#### [EXERCISE OBJECTIVE]
Without reproducing any image, print the listing below exactly.

#### [GIVEN ENTRIES]

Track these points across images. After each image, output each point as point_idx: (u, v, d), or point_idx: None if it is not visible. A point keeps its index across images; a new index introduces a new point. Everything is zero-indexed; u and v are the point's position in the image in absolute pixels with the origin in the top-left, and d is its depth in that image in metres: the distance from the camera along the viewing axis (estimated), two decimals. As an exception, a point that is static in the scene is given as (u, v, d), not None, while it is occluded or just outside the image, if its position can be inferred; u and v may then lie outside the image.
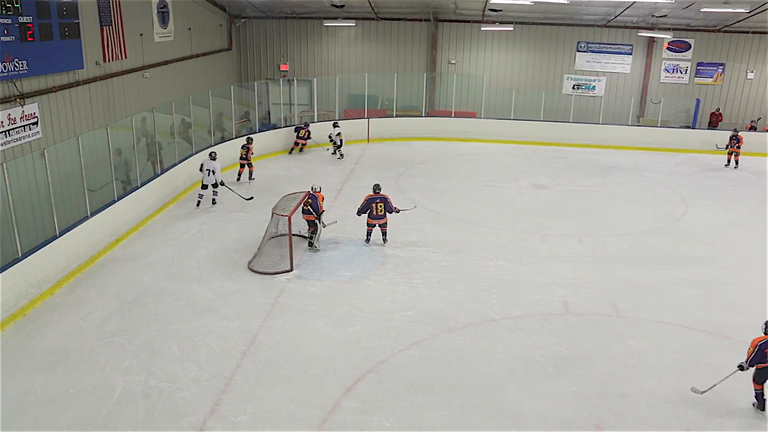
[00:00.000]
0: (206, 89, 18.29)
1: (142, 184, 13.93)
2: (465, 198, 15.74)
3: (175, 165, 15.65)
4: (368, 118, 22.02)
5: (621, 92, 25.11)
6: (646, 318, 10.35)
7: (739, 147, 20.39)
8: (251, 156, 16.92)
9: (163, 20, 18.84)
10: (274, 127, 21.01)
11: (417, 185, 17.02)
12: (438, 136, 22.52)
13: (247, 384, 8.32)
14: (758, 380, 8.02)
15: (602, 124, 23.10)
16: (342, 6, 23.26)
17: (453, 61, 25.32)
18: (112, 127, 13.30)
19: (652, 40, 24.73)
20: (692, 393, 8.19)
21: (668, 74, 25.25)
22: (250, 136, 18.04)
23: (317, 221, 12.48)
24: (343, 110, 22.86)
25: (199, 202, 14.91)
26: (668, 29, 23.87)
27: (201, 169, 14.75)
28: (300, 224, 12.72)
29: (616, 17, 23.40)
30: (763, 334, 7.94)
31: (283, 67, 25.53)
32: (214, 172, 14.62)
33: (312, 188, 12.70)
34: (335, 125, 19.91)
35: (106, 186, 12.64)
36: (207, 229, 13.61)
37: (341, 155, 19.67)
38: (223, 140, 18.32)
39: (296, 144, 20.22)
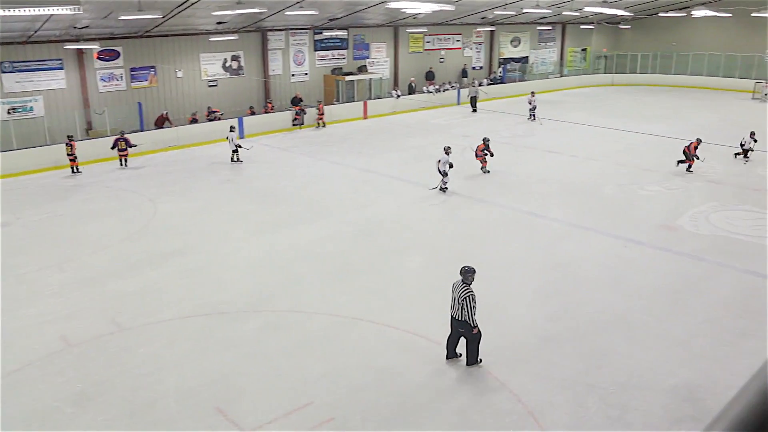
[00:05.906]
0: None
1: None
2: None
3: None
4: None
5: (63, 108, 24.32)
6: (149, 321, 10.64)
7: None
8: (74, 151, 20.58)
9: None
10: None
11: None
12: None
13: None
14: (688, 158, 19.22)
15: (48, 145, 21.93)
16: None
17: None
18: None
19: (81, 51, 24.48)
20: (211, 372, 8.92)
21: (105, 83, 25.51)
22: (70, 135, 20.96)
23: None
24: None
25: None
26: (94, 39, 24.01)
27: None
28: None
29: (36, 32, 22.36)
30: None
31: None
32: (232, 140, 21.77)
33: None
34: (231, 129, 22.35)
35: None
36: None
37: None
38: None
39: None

#### [RESPONSE]
Track these points across images. After each image, output each point as point_idx: (u, v, d), or point_idx: None if it is not visible. A point keeps its index across images; a new index introduces a new point. Everything is zero-indexed; u and v are the point's position in the image in absolute pixels with the origin in the top-left, and d is its depth in that image in metres: the distance from the camera along the viewing axis (estimated), two decimals. As an exception, a point that is static in the scene is given as (u, v, d), not None, while it is occluded or just outside the image, if its position can be inferred; u and v may then lie outside the image.
[00:00.000]
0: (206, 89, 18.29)
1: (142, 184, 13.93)
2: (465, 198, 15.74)
3: (175, 165, 15.65)
4: (368, 118, 22.02)
5: (621, 92, 25.11)
6: (646, 318, 10.35)
7: (739, 147, 20.39)
8: (251, 156, 16.92)
9: (163, 20, 18.84)
10: (274, 127, 21.01)
11: (417, 185, 17.02)
12: (438, 136, 22.52)
13: (247, 384, 8.32)
14: (758, 380, 8.02)
15: (602, 124, 23.10)
16: (342, 6, 23.26)
17: (453, 61, 25.32)
18: (112, 127, 13.30)
19: (652, 40, 24.73)
20: (692, 393, 8.19)
21: (668, 74, 25.25)
22: (250, 136, 18.04)
23: (317, 221, 12.48)
24: (343, 110, 22.86)
25: (199, 202, 14.91)
26: (668, 29, 23.87)
27: (201, 169, 14.75)
28: (300, 224, 12.72)
29: (616, 17, 23.40)
30: (763, 334, 7.94)
31: (283, 67, 25.53)
32: (214, 172, 14.62)
33: (312, 188, 12.70)
34: (335, 125, 19.91)
35: (106, 186, 12.64)
36: (207, 229, 13.61)
37: (341, 155, 19.67)
38: (223, 140, 18.32)
39: (296, 144, 20.22)
[00:05.906]
0: None
1: None
2: None
3: None
4: None
5: (63, 108, 24.32)
6: (149, 321, 10.64)
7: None
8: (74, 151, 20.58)
9: None
10: None
11: None
12: None
13: None
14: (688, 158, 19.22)
15: (48, 145, 21.93)
16: None
17: None
18: None
19: (81, 51, 24.48)
20: (211, 372, 8.92)
21: (105, 83, 25.51)
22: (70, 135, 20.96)
23: None
24: None
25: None
26: (94, 39, 24.01)
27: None
28: None
29: (36, 32, 22.36)
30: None
31: None
32: (232, 140, 21.77)
33: None
34: (231, 129, 22.35)
35: None
36: None
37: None
38: None
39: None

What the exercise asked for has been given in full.